Convert CSV to JSON — without uploading your data
CSV is what databases, CRMs, and spreadsheets export; JSON is what APIs, config files, and JavaScript code expect. Moving between the two is one of the most common chores in data work — and one of the worst things to hand to a random website, because the file is usually a customer list, a transaction log, or some other export you would never email to a stranger. This converter parses your CSV entirely in your browser and produces a pretty-printed JSON array. The header row becomes the object keys, and values that look like numbers or booleans are typed as numbers and booleans rather than left as strings, so the output is ready to use without a cleanup pass. Nothing is transmitted anywhere.
How it works
- Drop a .csv file below or click to choose one.
- The parser reads the header row as keys and auto-types numbers and booleans.
- Download the pretty-printed JSON array straight from your browser.

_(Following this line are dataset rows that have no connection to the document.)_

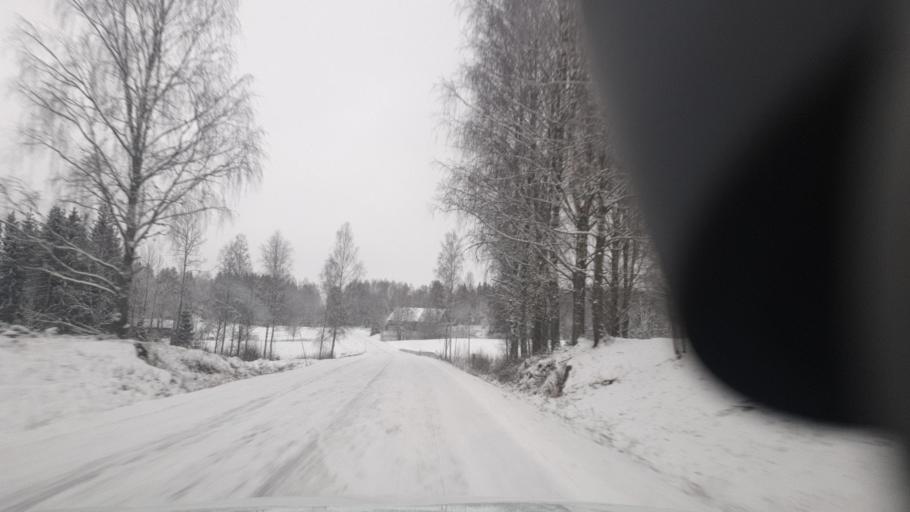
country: SE
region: Vaermland
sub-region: Eda Kommun
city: Charlottenberg
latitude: 59.7934
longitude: 12.1540
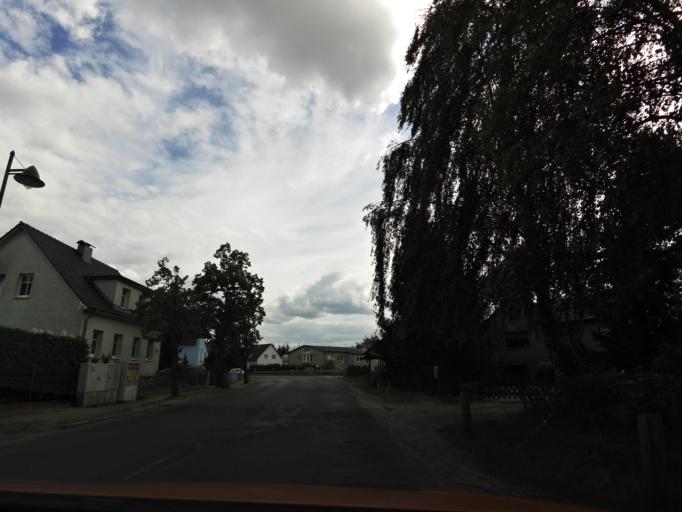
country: DE
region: Brandenburg
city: Michendorf
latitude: 52.3204
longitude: 13.1216
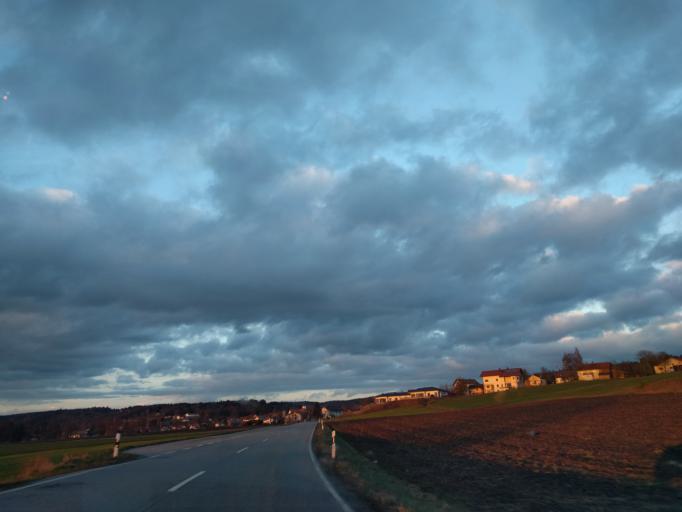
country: DE
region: Bavaria
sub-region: Lower Bavaria
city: Hofkirchen
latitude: 48.6860
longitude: 13.1167
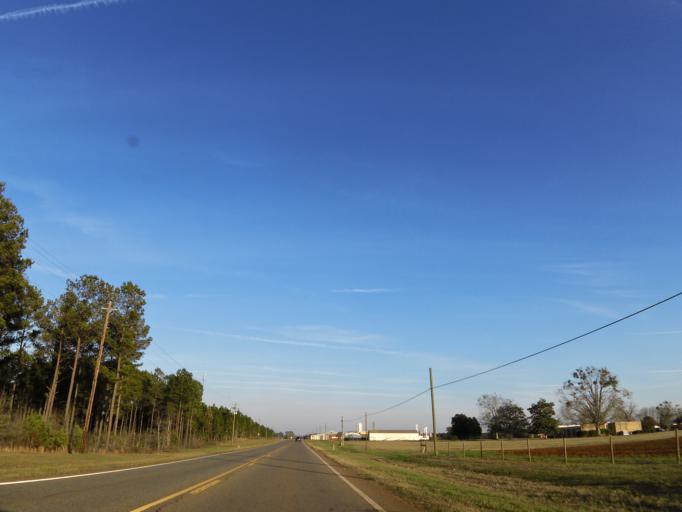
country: US
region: Georgia
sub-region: Sumter County
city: Americus
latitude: 32.0479
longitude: -84.3725
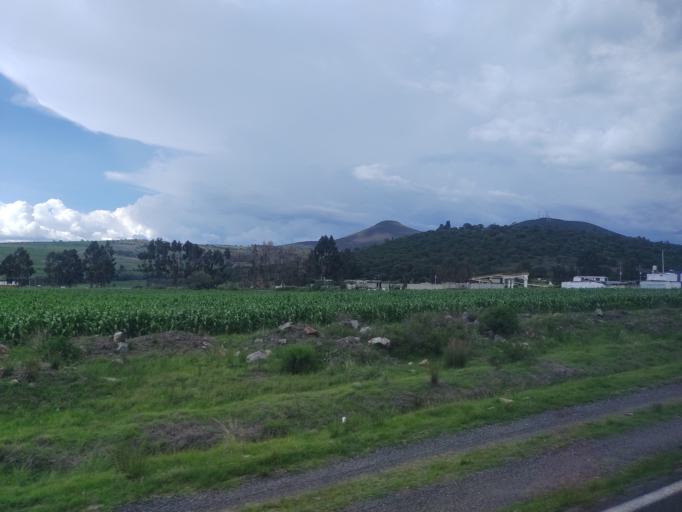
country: MX
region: Mexico
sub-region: Aculco
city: El Colorado
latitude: 20.1025
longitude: -99.7002
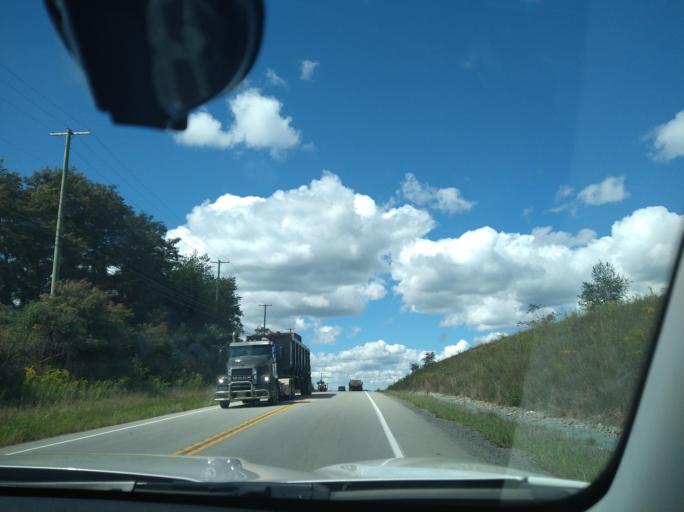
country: US
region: Pennsylvania
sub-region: Fayette County
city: Bear Rocks
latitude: 40.1017
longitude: -79.3661
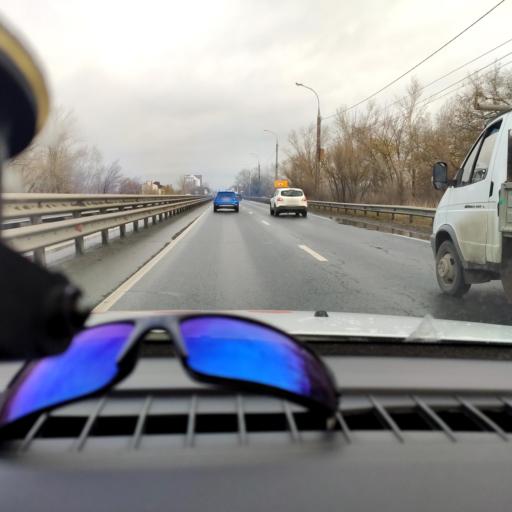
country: RU
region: Samara
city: Samara
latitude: 53.1055
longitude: 50.1631
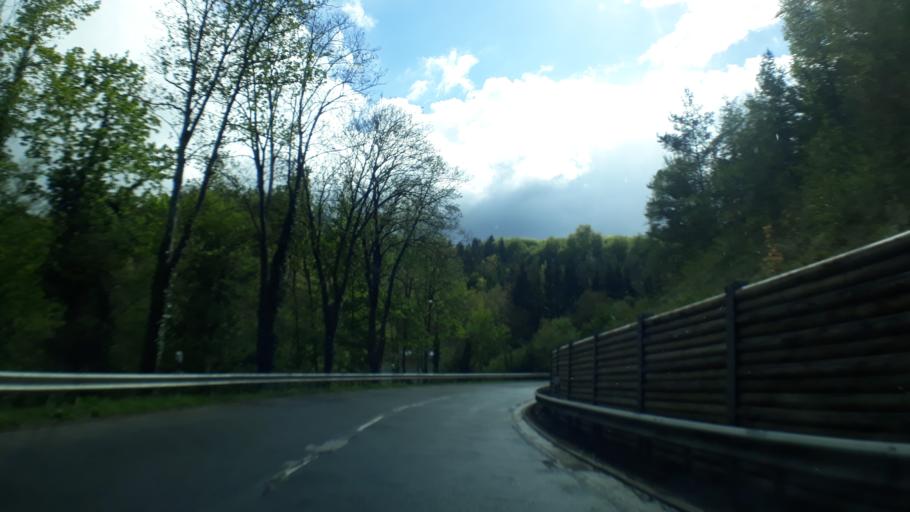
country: DE
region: North Rhine-Westphalia
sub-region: Regierungsbezirk Koln
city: Kall
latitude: 50.5191
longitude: 6.5624
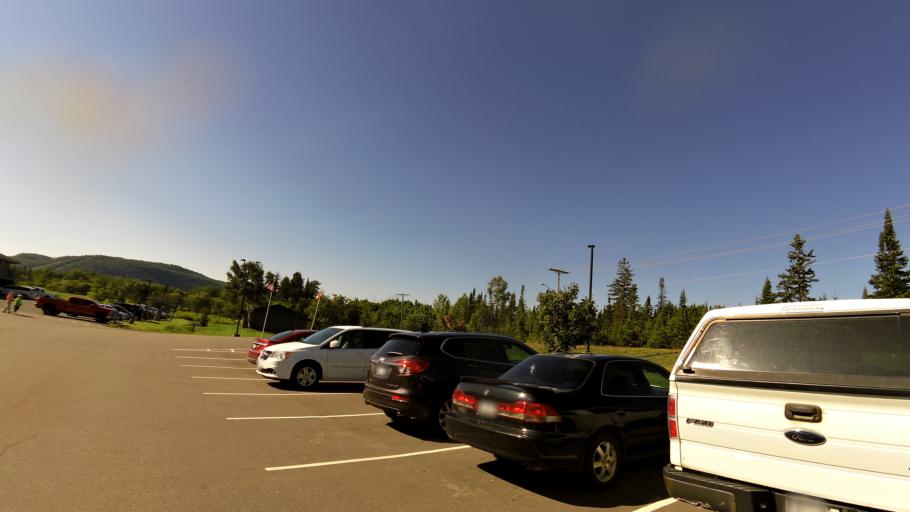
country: CA
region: Ontario
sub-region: Thunder Bay District
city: Thunder Bay
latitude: 48.3158
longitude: -89.3607
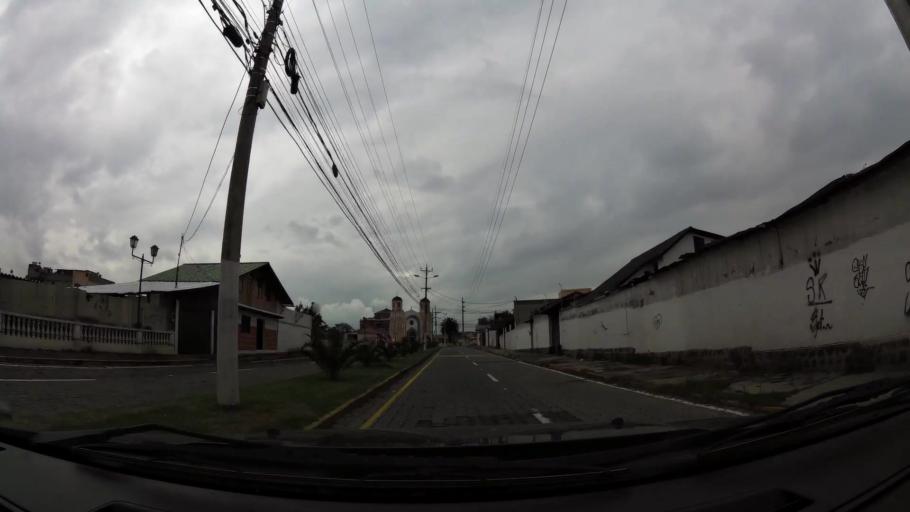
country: EC
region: Pichincha
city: Sangolqui
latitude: -0.3068
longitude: -78.4567
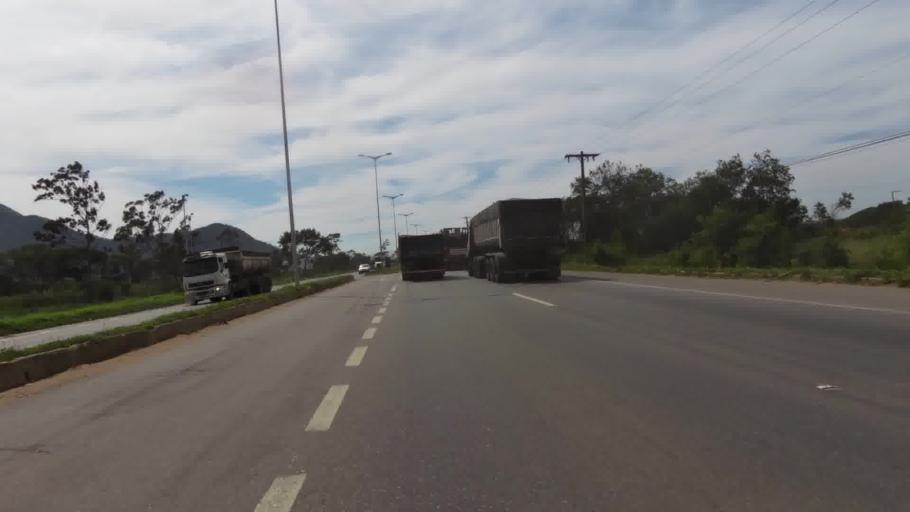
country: BR
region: Espirito Santo
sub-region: Serra
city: Serra
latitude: -20.2096
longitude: -40.3163
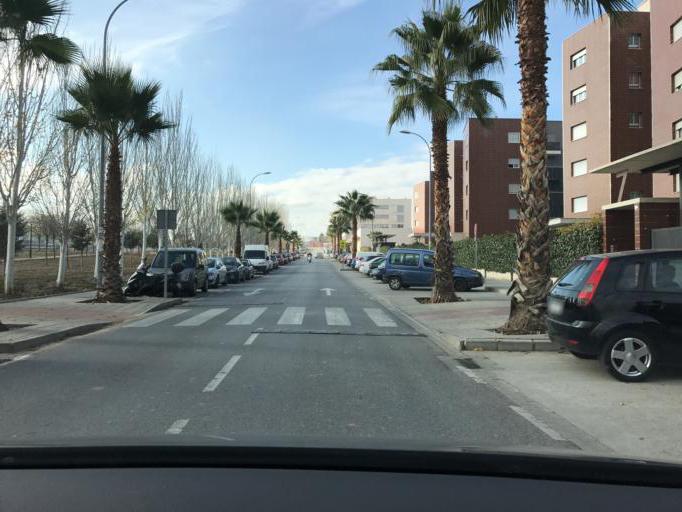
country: ES
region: Andalusia
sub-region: Provincia de Granada
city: Alhendin
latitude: 37.1064
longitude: -3.6375
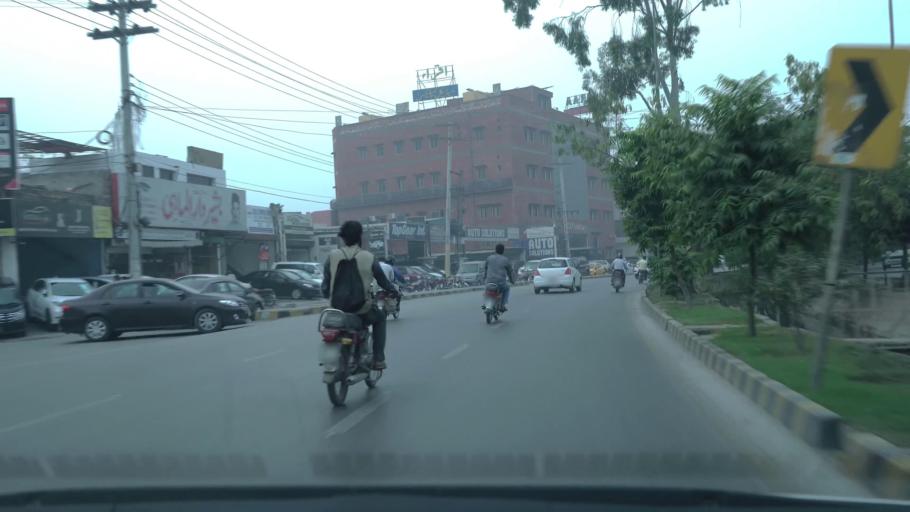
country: PK
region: Punjab
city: Lahore
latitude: 31.4711
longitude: 74.3029
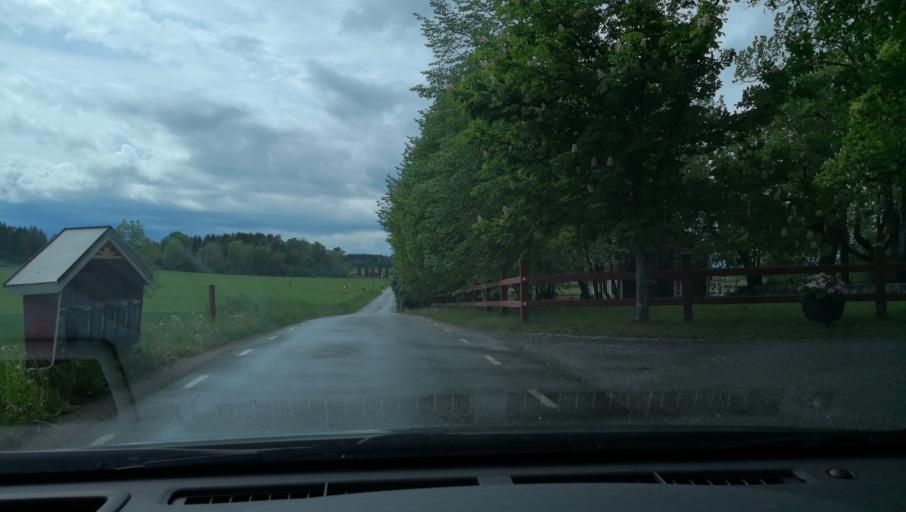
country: SE
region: Uppsala
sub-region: Enkopings Kommun
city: Orsundsbro
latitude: 59.7246
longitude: 17.4152
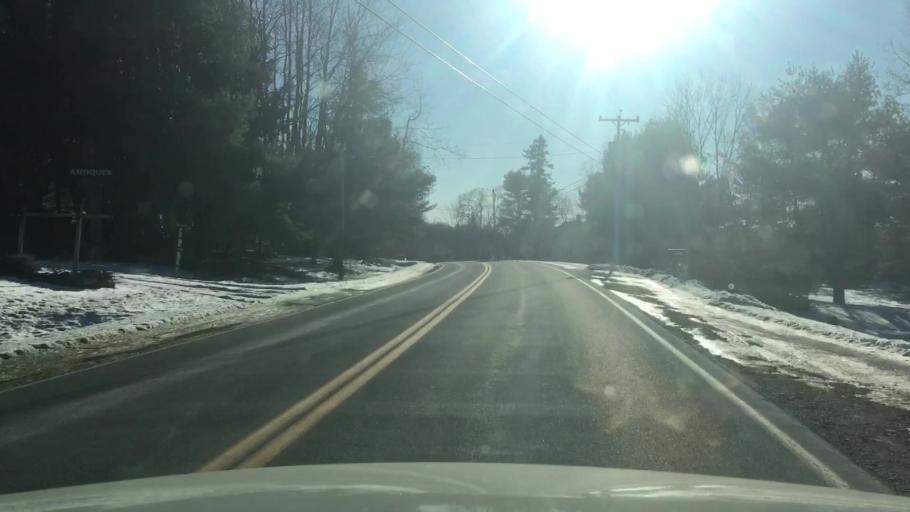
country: US
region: Maine
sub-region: Hancock County
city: Orland
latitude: 44.5433
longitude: -68.7447
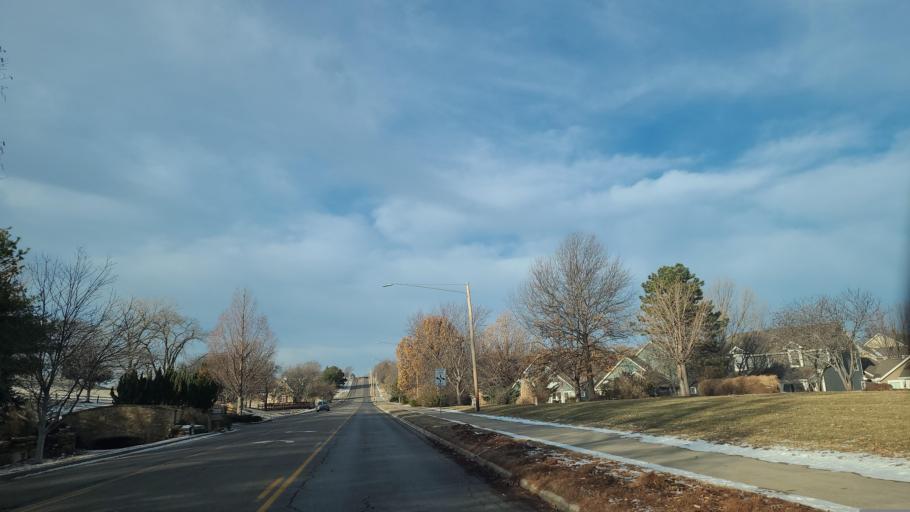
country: US
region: Kansas
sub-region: Douglas County
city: Lawrence
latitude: 38.9862
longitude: -95.2810
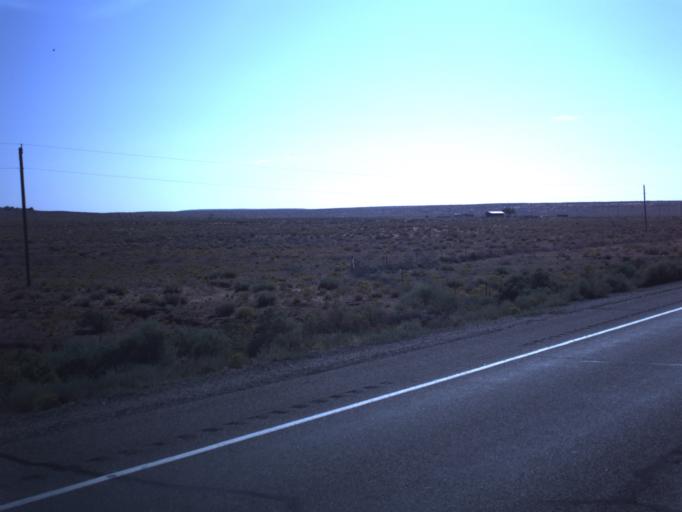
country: US
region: Utah
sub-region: San Juan County
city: Blanding
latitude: 37.1770
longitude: -109.5852
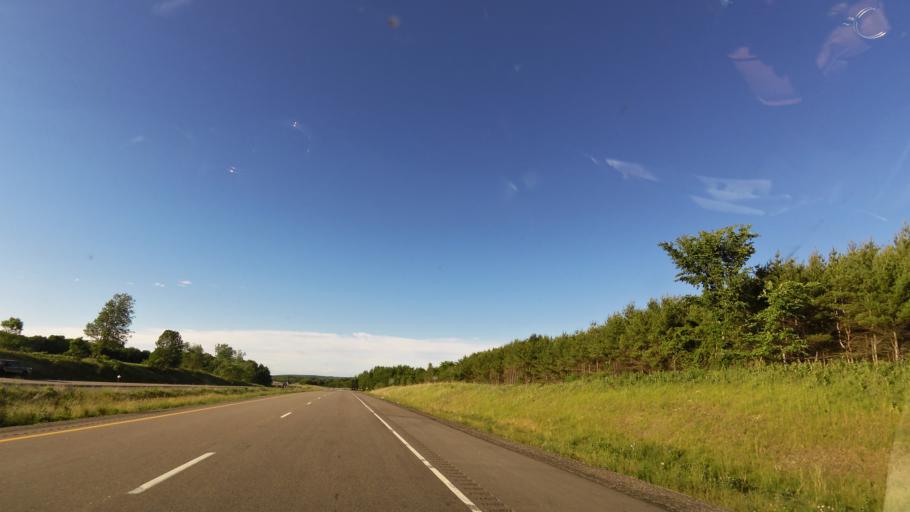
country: CA
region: Ontario
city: Barrie
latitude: 44.6130
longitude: -79.6657
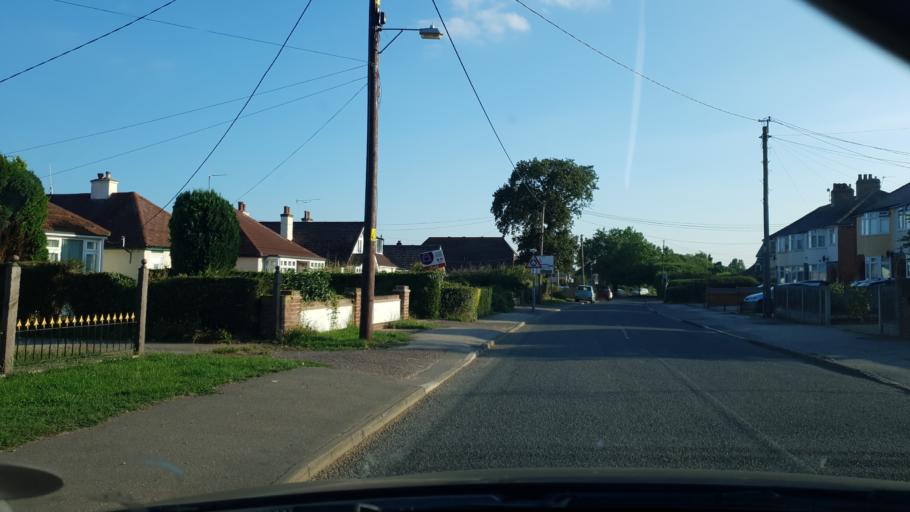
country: GB
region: England
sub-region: Essex
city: Frinton-on-Sea
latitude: 51.8433
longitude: 1.2206
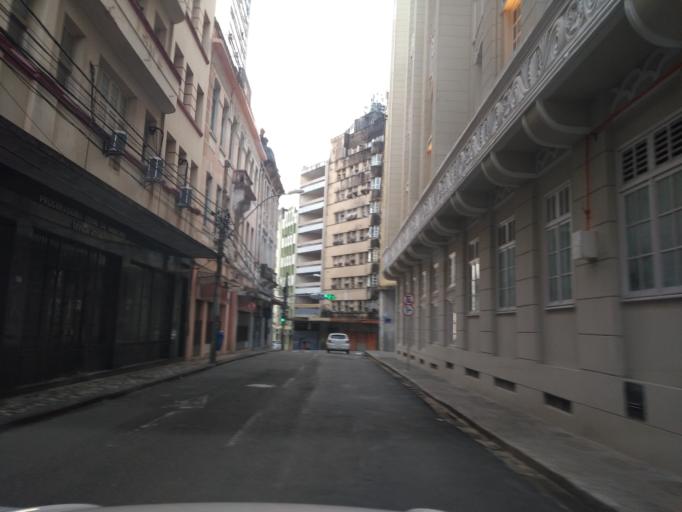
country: BR
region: Bahia
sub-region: Salvador
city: Salvador
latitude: -12.9762
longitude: -38.5134
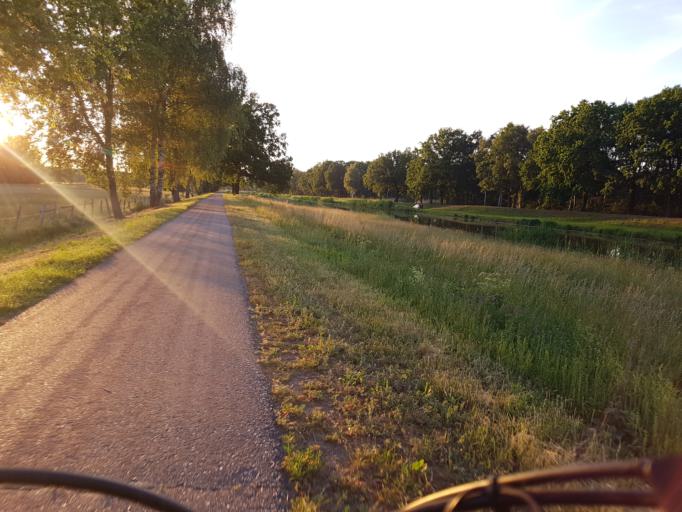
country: DE
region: Brandenburg
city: Schilda
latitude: 51.5778
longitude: 13.3445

Frequently asked questions
Is my CSV uploaded to a server?
No. Parsing happens in JavaScript inside your browser tab — the file is read from your disk into memory and never transmitted. That makes it safe for exports containing customer records, financials, or anything else that should not pass through a third-party server. You can confirm in your browser’s network tab that no data leaves the page.
What if my CSV uses semicolons or tabs instead of commas?
The delimiter is detected automatically. Semicolon-separated files (common from European Excel installs), tab-separated files, and standard comma-separated files all parse correctly without any settings.
How are values typed in the JSON output?
Values that parse cleanly as numbers become JSON numbers, and true/false become booleans. Everything else stays a string. Column names come from the first row of the file.
Will a CSV exported from Excel work?
Yes. Excel often writes a byte-order mark (BOM) at the start of the file, which trips up naive parsers and produces a garbled first column name. That case is handled — the BOM is stripped and the header row parses cleanly.